Étymol. ET HIST. − 1. a) 1360 trans. emploi avec adv. de prix « faire cas de, estimer (qqn) » (Froissart, Chron., éd. Luce, I, 51 ds Gdf. : Et a ce temps de donc il amiroient et prisoient assez petit les Engles); b) 1566 « éprouver de l'admiration (pour qqn) » (Rivaudeau Complainte, 3, éd. Mourain de Sourdeval ds Hug. : Au moins en amirant la personne que j'aime, Sauroy-je regarder quelquefois à moi-mesme); 2. 1468 réfl. « se demander avec étonnement » (G. Chastellain, Chron. du D. Phil., VI ds Gdf. : Et s'ammiroient comme povoit naistre en ung si jeusne corps une telle gravité). Dans la lang. class. « considérer, constater avec surprise »; 1644 (Corneille, Pomp., 508 ds Œuvres, éd. Marty-Laveaux, t. XI, p. 31 : Achilles même, épouvanté d'horreur De ces quatre enragés admire la fureur). Du lat. admīrari; réfection étymol. coexistante à partir du xves. (soy admirer ds Heillemann, Der Wortschatz von G. Ch., 122); concurrence puis supplante a. fr. merveillier et esmerveillier, trans. et réfl., de même sens. Lat. admirari trans. au sens de « éprouver de l'admiration pour », + obj. inanimé dep.

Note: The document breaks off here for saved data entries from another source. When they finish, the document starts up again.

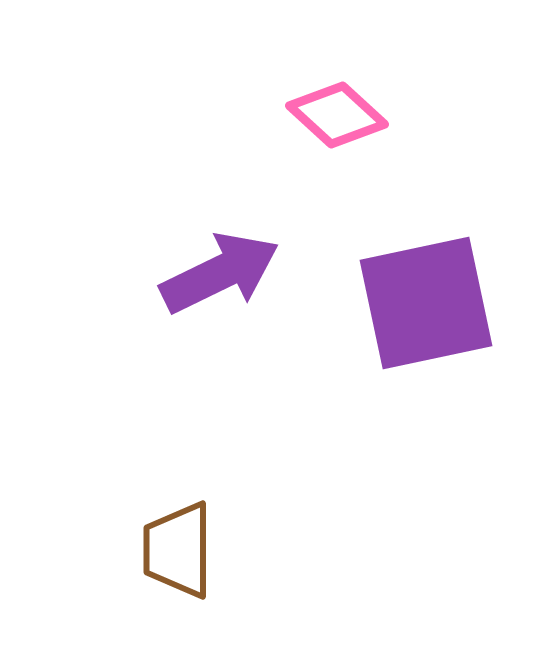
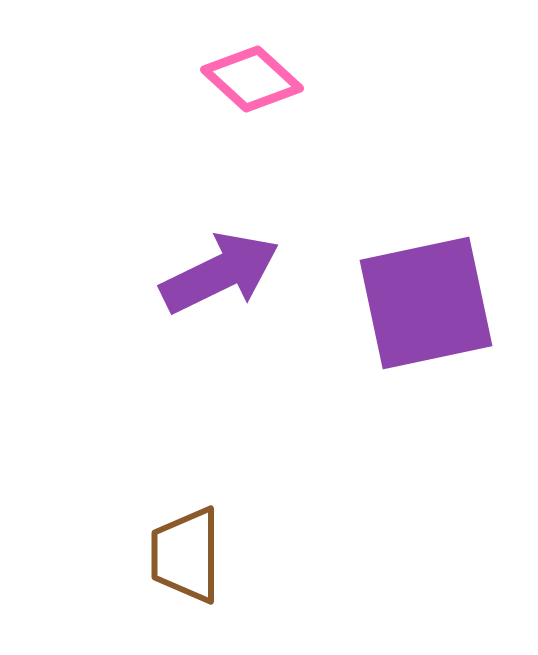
pink diamond: moved 85 px left, 36 px up
brown trapezoid: moved 8 px right, 5 px down
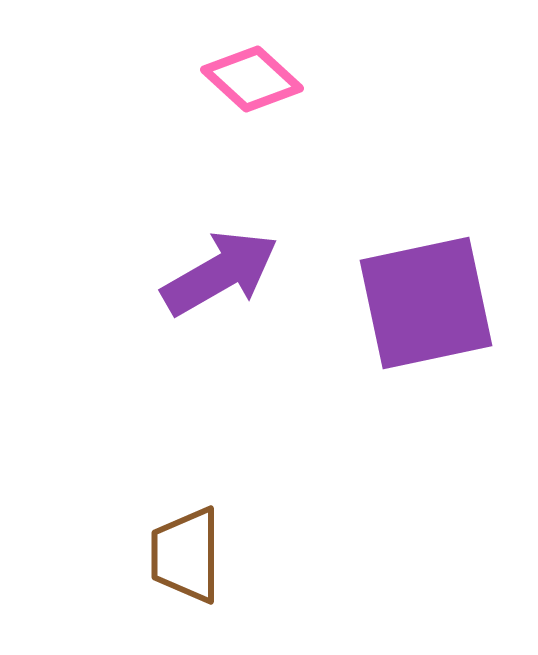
purple arrow: rotated 4 degrees counterclockwise
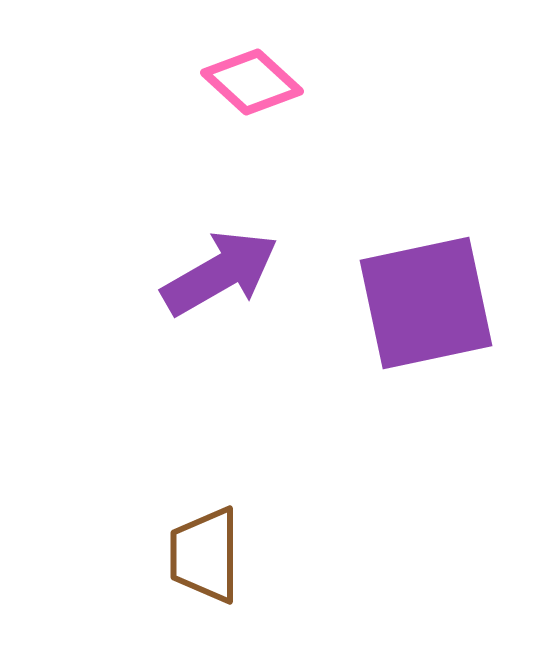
pink diamond: moved 3 px down
brown trapezoid: moved 19 px right
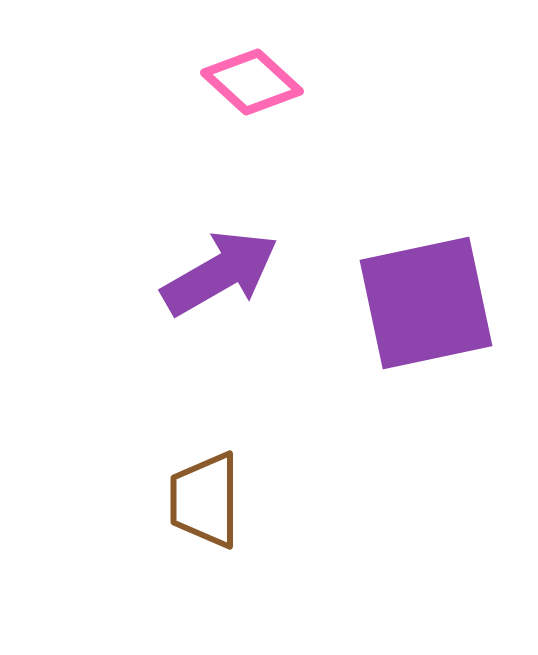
brown trapezoid: moved 55 px up
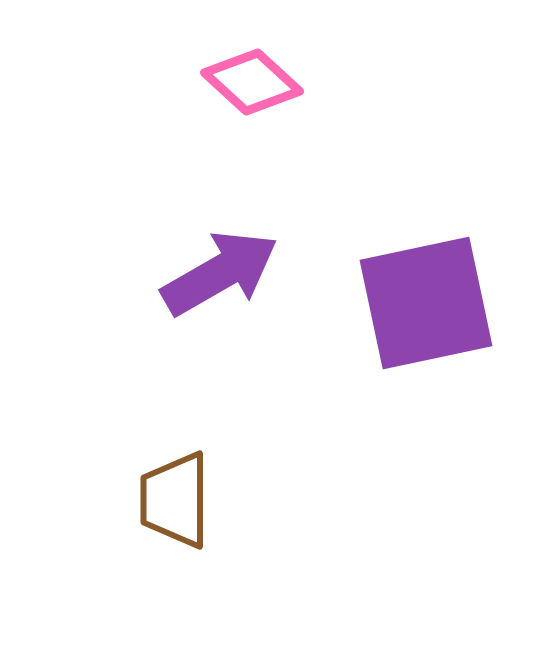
brown trapezoid: moved 30 px left
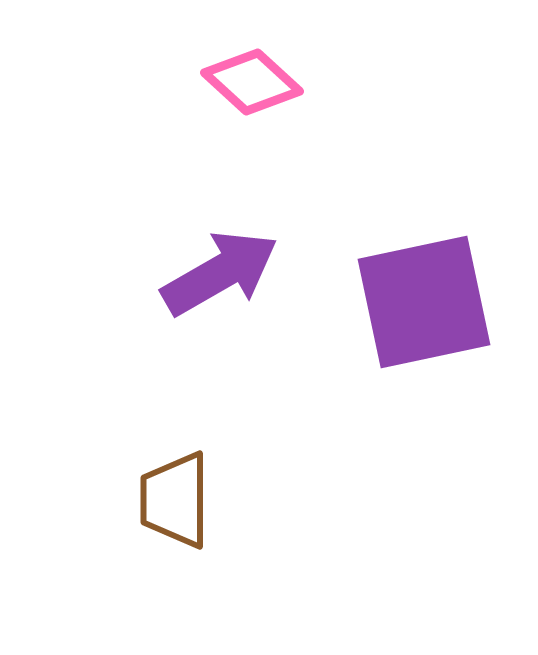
purple square: moved 2 px left, 1 px up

Térence (Eun., 250 ds TLL s.v., 741, 33), + obj. animé dep. Cicéron (ds TLL s.v., 742, 44 sq); sens 1 a semble affaibli par rapport au lat.; 2 « se demander avec étonnement (+ interr. indir.) » dep. Cicéron (Inv., 2, 125, ibid., 744, 3 : ipsum secum admirantem, quidnam contra dici possit); « s'étonner devant qqc. » Cicéron (de Orat., 1, 237 ds Gaff. : impudentiam alicujus).
STAT. − Fréq. abs. litt. : 6 971. Fréq. rel. litt. : xixes. : a) 10 613, b) 9 135; xxes. : a) 9 816, b) 9 787.
BBG. − Bailly (R.) 1969. − Bar 1960. − Bél. 1957. − Bénac 1956. − Bruant 1901. − Caput 1969. − Foulq.-St-Jean 1962. − Laf. 1878. − Lasnet 1970. − Miq. 1967. − Thomas 1956. − Timm. 1892.